Yesterday saw a record drop in home loan product choice as the economic fallout from Friday’s mini-budget continues. Raising interest rates by the Bank of England to bring down inflation has had an impact on homeowners’ mortgage payments.
But while property prices in Wales could fall, rising interest rates will still put mortgages out of reach for many buyers.
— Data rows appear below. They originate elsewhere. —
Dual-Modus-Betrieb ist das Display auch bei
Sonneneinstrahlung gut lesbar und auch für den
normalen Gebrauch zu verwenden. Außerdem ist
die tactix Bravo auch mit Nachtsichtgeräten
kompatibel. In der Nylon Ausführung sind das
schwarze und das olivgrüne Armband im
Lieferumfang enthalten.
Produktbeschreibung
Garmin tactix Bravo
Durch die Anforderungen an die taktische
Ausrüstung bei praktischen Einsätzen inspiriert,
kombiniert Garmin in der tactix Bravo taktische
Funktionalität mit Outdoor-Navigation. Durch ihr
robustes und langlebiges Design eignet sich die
The interest rate could hit 5.75% next year, pushing average mortgage rates up to 6%, putting mortgages at their highest level since the early 1990s.
Buyers will be able to borrow 28% less on average, causing property prices to plummet by a similar amount, according to Zoopla.
They said the number of homes sold below asking price had already reached a three-year high.
“Rising mortgage rates are expected to have the biggest impact on areas where homes are already at the upper end of the market, or where house prices have surged during the pandemic,” Zoopla’s Nic Hopkirk said. .
“Our research shows that higher mortgage rates will reduce purchasing power by up to 28% when rates rise from 2% to 5%. That’s if buyers want to keep their monthly mortgage payments the same.
“And the impact of that is expected to last until 2023.”
On Tuesday, the Welsh Government announced that people buying homes in Wales for less than £225,000 would pay no tax, to offset rising mortgage rates.
“This is a change tailored to the unique needs of the housing market in Wales and contributes to our wider vision for a fairer tax system,” said Finance and Local Government Minister Rebecca Evans. .
“61% of home buyers will not pay tax on their purchase. These changes will provide support to those who need it and help them cope with the impact of rising interest rates.
“We also know that helping people at the lower end of the market will be of particular benefit to first-time buyers. We’re helping people buy their first home in a variety of ways, including condominiums and program purchase assistance, and I’m pleased to be able to extend that support through these land transaction tax changes.
The land transaction tax payment threshold is raised from £180,000 and the change will come into effect on October 10.
There will also be a slight increase in the rate of land transaction tax for homes that cost more than £345,000.
This decision aims to ensure that the threshold for paying the tax reflects the rise in house prices over the past two years.
People who buy homes under £225,000 will pay no land transaction tax.
Anyone buying a home costing less than £345,000 will see a reduction in the tax they pay, up to a maximum of £1,575.
People buying homes worth more than £345,000 will see a boost – up to £550 – but these only account for around 15% of property transactions in Wales.
All other elements of land transaction tax will remain unchanged, meaning no tax relief is given to buyers of second homes in Wales, unlike the stamp duty property tax in England .
The changes follow changes to stamp duty property tax (paid in England and Northern Ireland) announced by the UK government in financial statements last week. The Welsh government was considering making changes to its budget later this year, but is now making changes to clarify the housing market.